# SKY viewing card - anyone know where to buy



## philly (Feb 5, 2010)

As we haven t lived in the UK for many mnay years we dont have a UK address and a couple of the guys we have spoken to say we need a UK address

Has anyone got a sky card without a uk adddress please


----------



## Veronica (Apr 5, 2008)

philly said:


> As we haven t lived in the UK for many mnay years we dont have a UK address and a couple of the guys we have spoken to say we need a UK address
> 
> Has anyone got a sky card without a uk adddress please


The guys who install satellites can provide you with a sky card. 
They cost around €100 each. For that you will get all the free to view programmes plus a few more with no monthly charge.

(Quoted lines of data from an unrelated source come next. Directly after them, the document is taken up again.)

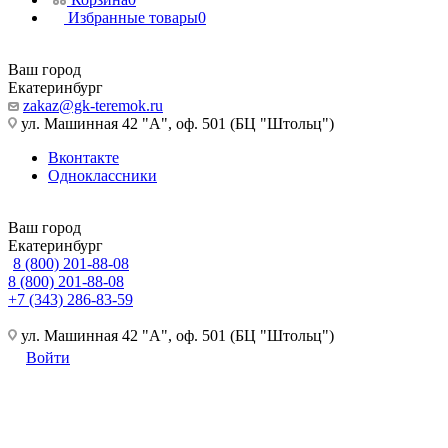
Избранные товары
0
Ваш город
Екатеринбург
zakaz@gk-teremok.ru
ул. Машинная 42 "А", оф. 501 (БЦ "Штольц")
Вконтакте
Одноклассники
Ваш город
Екатеринбург
8 (800) 201-88-08
8 (800) 201-88-08
+7 (343) 286-83-59
ул. Машинная 42 "А", оф. 501 (БЦ "Штольц")
Войти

Our last card lasted us 5 years and we have just had to replace it. €100 for 5 years of viewing is pretty good in my mind.


----------



## philly (Feb 5, 2010)

Veronica said:


> The guys who install satellites can provide you with a sky card.
> They cost around €100 each. For that you will get all the free to view programmes plus a few more with no monthly charge. Our last card lasted us 5 years and we have just had to replace it. €100 for 5 years of viewing is pretty good in my mind.


Thanks Veronica we are looking for the one that gives you all the channels, we have the free to view ones such as bbc itv etc but we were talking to some people over lunch and they have all the film channels and sky sports but the guy they got their card off has left the island

They did say there are quite a few that can get the cards for you without a uk address but of course they don t advertise the fact, thats what I m loking for


----------



## renel60 (Apr 13, 2010)

Anyone know how much it cost to get a sky dish fitted, also i have a sky account in uk can i use my uk card in my sky box in cyprus thanks


----------



## ashcroft (Apr 7, 2010)

Why don't you just use one of the companies that supply iplayer TV. I use View TV Abroad and they are fantastic...no equipment, no hassle, no messing around with UK addresses ..... they can have you watching TV in 5 minutes......... I don't know all the ins and outs i am pretty rubbish with the computor but basically what i do is watch any UK an US TV through the I player sites (BBC, ITV, Five, Channell 4 etc) I can watch live or catch up its really good! i generally watch through my TV as normal but you can watch up on your computor too. I pay £6.49 a month. Give them a try!


----------



## Veronica (Apr 5, 2008)

renel60 said:


> Anyone know how much it cost to get a sky dish fitted, also i have a sky account in uk can i use my uk card in my sky box in cyprus thanks


Yes you can use your Uk card in your box over here and you will get the free to view channels.
How much a dish costs depends on where you are going to be living as some areas need a 4 metre dish while others only need 2.7 metre.


----------



## philly (Feb 5, 2010)

A dish costs 1250 euros ( cheapest I have found ) and that wil give you full UK progs including SKY sports etc etc


----------



## renel60 (Apr 13, 2010)

Thank you does anyone know if I take a freeview box from the uk would it work in cyprus.


----------